Rewrite the records below as a Markdown table, from the start up to and including the line with "family: Potamogetonaceae". Use the columns Number and Line, give each line a row number, and leave out blank lines.

▸ Items from a dataset
---------------

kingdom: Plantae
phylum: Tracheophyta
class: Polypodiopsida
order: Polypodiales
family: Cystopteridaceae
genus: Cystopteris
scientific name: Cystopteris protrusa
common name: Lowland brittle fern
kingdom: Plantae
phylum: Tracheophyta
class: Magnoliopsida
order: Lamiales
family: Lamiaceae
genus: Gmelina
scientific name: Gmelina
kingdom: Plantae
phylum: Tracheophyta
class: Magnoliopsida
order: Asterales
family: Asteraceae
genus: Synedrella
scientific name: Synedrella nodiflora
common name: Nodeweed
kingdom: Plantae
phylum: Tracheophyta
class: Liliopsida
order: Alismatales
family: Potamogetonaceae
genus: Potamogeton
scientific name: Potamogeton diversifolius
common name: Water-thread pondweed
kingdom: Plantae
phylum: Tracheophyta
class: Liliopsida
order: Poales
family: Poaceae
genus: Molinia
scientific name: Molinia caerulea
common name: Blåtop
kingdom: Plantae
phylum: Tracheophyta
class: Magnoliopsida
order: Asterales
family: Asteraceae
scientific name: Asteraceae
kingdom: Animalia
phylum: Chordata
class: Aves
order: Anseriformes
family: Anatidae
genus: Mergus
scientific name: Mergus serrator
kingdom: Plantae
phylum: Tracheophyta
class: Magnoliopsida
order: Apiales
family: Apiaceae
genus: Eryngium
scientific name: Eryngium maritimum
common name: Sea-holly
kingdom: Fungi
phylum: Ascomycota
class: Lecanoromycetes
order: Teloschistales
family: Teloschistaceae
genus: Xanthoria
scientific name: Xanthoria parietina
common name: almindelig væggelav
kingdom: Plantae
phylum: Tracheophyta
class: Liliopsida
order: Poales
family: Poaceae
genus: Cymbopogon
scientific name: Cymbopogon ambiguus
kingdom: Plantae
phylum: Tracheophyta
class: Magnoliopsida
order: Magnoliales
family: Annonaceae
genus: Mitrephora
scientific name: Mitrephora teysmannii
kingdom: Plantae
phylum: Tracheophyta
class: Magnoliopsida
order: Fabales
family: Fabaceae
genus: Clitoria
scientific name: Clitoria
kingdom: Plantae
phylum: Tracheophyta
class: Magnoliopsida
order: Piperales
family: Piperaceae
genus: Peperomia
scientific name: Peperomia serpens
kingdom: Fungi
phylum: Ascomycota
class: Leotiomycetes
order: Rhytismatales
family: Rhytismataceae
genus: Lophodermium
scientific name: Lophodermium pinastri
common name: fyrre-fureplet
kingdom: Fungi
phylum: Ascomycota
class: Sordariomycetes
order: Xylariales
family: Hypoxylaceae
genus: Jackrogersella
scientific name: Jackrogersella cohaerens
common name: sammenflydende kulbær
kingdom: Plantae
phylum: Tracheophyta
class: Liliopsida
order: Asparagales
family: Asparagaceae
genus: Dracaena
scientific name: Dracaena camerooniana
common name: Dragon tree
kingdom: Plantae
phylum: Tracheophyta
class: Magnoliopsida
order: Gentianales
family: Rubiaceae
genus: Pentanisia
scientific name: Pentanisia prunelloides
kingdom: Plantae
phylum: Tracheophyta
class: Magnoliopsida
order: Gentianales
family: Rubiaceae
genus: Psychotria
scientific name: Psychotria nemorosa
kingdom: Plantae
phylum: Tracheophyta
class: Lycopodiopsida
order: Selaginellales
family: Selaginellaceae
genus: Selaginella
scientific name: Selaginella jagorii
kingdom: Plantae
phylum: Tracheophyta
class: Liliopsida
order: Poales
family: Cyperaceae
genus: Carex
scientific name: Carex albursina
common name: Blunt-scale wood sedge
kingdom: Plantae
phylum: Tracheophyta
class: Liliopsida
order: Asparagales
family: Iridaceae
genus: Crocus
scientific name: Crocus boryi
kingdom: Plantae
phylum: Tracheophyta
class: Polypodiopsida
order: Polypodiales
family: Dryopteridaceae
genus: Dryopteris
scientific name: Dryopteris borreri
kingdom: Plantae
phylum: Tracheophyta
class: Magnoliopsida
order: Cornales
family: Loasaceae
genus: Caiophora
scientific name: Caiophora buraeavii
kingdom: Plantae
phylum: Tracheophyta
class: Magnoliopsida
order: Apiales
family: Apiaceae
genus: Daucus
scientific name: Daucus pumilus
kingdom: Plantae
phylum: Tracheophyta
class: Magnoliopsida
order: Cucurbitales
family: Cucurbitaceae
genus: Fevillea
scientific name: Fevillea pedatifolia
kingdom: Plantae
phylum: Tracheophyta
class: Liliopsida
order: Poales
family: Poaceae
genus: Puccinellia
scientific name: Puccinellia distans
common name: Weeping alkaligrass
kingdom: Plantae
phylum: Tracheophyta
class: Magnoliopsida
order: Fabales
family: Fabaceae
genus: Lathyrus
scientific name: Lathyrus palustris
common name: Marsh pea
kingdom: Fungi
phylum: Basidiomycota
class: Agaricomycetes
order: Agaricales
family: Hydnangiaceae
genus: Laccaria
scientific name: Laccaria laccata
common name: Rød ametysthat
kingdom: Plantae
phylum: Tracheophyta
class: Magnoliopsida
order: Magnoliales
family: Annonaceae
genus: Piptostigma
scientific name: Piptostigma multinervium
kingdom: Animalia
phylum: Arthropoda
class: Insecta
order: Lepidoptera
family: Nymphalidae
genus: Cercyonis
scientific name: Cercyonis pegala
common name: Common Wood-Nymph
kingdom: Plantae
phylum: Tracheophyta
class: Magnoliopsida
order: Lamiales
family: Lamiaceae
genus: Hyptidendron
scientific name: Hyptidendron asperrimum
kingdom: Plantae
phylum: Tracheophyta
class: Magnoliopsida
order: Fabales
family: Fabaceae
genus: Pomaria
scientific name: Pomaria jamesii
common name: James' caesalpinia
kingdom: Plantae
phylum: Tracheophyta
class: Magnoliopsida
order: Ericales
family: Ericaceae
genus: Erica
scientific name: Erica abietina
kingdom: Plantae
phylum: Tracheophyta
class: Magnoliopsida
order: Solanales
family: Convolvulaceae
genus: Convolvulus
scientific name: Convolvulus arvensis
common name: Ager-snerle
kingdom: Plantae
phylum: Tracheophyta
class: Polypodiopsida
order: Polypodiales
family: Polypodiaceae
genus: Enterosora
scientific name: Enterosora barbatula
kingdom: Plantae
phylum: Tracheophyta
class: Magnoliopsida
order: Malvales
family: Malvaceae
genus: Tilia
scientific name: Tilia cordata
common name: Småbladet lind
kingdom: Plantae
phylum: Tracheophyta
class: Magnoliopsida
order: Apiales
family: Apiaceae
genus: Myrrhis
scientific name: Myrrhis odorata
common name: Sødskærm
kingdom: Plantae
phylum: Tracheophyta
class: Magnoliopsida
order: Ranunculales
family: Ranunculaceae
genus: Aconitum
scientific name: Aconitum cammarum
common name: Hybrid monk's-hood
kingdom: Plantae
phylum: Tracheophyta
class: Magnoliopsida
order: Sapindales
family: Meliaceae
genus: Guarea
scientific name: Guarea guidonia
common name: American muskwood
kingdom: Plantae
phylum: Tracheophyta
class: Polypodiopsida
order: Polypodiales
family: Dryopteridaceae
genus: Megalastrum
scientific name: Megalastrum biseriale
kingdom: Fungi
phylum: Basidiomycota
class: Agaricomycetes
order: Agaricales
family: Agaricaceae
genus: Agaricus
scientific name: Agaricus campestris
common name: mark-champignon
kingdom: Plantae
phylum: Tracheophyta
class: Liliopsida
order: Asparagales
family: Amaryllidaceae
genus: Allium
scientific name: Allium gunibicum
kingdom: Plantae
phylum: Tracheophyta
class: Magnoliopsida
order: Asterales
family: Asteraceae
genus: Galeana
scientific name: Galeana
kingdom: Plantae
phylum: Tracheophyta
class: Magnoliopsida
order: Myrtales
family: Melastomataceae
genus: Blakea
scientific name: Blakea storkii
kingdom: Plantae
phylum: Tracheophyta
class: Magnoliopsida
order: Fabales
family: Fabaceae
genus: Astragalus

---------------

▸ Final result
| Number | Line |
|---|---|
| 1 | kingdom: Plantae |
| 2 | phylum: Tracheophyta |
| 3 | class: Polypodiopsida |
| 4 | order: Polypodiales |
| 5 | family: Cystopteridaceae |
| 6 | genus: Cystopteris |
| 7 | scientific name: Cystopteris protrusa |
| 8 | common name: Lowland brittle fern |
| 9 | kingdom: Plantae |
| 10 | phylum: Tracheophyta |
| 11 | class: Magnoliopsida |
| 12 | order: Lamiales |
| 13 | family: Lamiaceae |
| 14 | genus: Gmelina |
| 15 | scientific name: Gmelina |
| 16 | kingdom: Plantae |
| 17 | phylum: Tracheophyta |
| 18 | class: Magnoliopsida |
| 19 | order: Asterales |
| 20 | family: Asteraceae |
| 21 | genus: Synedrella |
| 22 | scientific name: Synedrella nodiflora |
| 23 | common name: Nodeweed |
| 24 | kingdom: Plantae |
| 25 | phylum: Tracheophyta |
| 26 | class: Liliopsida |
| 27 | order: Alismatales |
| 28 | family: Potamogetonaceae |